P wish I’d bought one of these modern phones years ago I’ve really enjoyed readin all these stories about marriage after 50 staggers I’m knocking on the door of 71 one but I can see all sides of all comments that have been put up on this site and thank you it’s been very interesting and knowledgeable Reading I’m reading this in Ipswich Suffolk England and I might be 70 but I have learnt much tonight night and I thank you you I thank you all there are good and bad points in every story re best wishes Paul long may these pages continue I wish you all well many thanks again I live in hope again tomorrow is a wonderful place untouched by human hand
Funny how most women back in the past were definitely a lot nicer and very easy to meet to settle down with, and today most women are just so very horrible to meet. Just too many very high maintenance women today that are also very selfish, greedy, spoiled, picky, and very money hungry as well.

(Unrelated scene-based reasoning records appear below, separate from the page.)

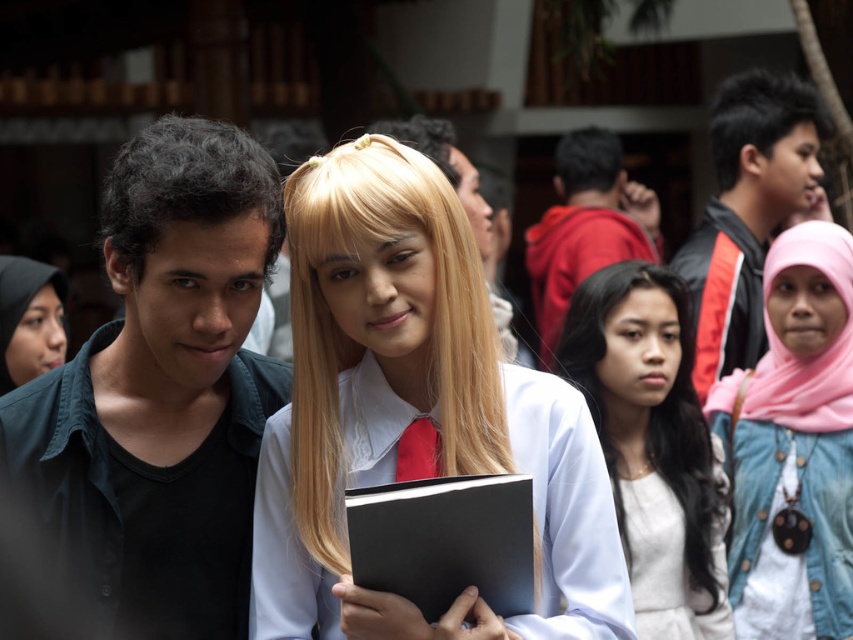
You are a photographer trying to capture a candid shot of the dark brown hair at upper center without including the pink fabric hijab at upper right in the frame. Based on their relative positions and heights, is this possible?

The pink fabric hijab at upper right has a greater height compared to dark brown hair at upper center. Therefore, it might be challenging to capture the dark brown hair at upper center without including the pink fabric hijab at upper right in the frame due to its taller position.

In the scene shown: You are a photographer standing at the camera position. You want to capture a closeup shot of the pink fabric hijab at upper right without moving the camera. Is it possible to do so with a standard zoom lens that has a maximum zoom of 200mm?

The pink fabric hijab at upper right is 3.41 meters away from camera. With a standard zoom lens of 200mm, it is possible to capture a closeup shot without moving the camera, as the distance is within the effective range of the lens.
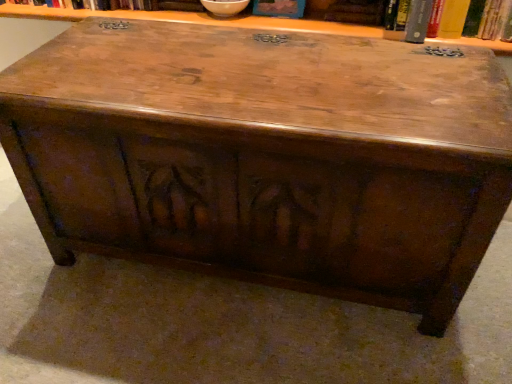
Describe the element at coordinates (279, 8) in the screenshot. I see `blue cardboard book at upper center, which is the 2th book in right-to-left order` at that location.

This screenshot has width=512, height=384. I want to click on blue cardboard book at upper center, which is the 2th book in right-to-left order, so click(279, 8).

Where is `hardcover book at upper right, arranged as the second book when viewed from the left`? hardcover book at upper right, arranged as the second book when viewed from the left is located at coordinates (496, 21).

Describe the element at coordinates (496, 21) in the screenshot. I see `hardcover book at upper right, the first book viewed from the right` at that location.

This screenshot has height=384, width=512. Identify the location of blue cardboard book at upper center, which is the 2th book in right-to-left order. (279, 8).

Is blue cardboard book at upper center, which is the 2th book in right-to-left order, to the left of hardcover book at upper right, arranged as the second book when viewed from the left, from the viewer's perspective?

Indeed, blue cardboard book at upper center, which is the 2th book in right-to-left order, is positioned on the left side of hardcover book at upper right, arranged as the second book when viewed from the left.

Which object is more forward, blue cardboard book at upper center, which is the first book in left-to-right order, or hardcover book at upper right, the first book viewed from the right?

hardcover book at upper right, the first book viewed from the right, is closer to the camera.

Does point (288, 16) come closer to viewer compared to point (457, 23)?

No, (288, 16) is behind (457, 23).

From the image's perspective, between blue cardboard book at upper center, which is the first book in left-to-right order, and hardcover book at upper right, the first book viewed from the right, which one is located above?

From the image's view, blue cardboard book at upper center, which is the first book in left-to-right order, is above.

From a real-world perspective, between blue cardboard book at upper center, which is the 2th book in right-to-left order, and hardcover book at upper right, arranged as the second book when viewed from the left, who is vertically higher?

hardcover book at upper right, arranged as the second book when viewed from the left, is physically above.

Is blue cardboard book at upper center, which is the first book in left-to-right order, wider than hardcover book at upper right, the first book viewed from the right?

Many women post menopause are no longer interested in the physical side – sex
I have a problem with the writer as usual in all these situations only dealing with the female side of it. I was married for 34 years my wife showed up to the house with girlfreinds and a uhaul truck. I’m moving out and I want a divorce. That’s how my ex wife that I thought would be sitting in rocking chair on the front porch told me with a big smile on her face.
Women 50+ who have cheated, caused the divorce to happen and start dating again after the affair partner leaves don’t realize that men 50 + who have been burned by women 50+ going through pre-menopause and commit adultery are going to ask a question. Why did you divorce aft 25+ years of marriage? Are you ladies going to answer truthfully? If the guy 50+ is a good guy and not a horrible person like you, he will walk away once you disclose that you committed adultery and you are then left with horrible men which you are now attracted to. Birds of a feather flock together. And then the 50+ women are going to complain that all the good men 50+ are dating and marrying women 20 years younger, why. Well simply, they haven’t committed adultery and since 80% of divorces now are imitated by older women, why date your age for more of the same?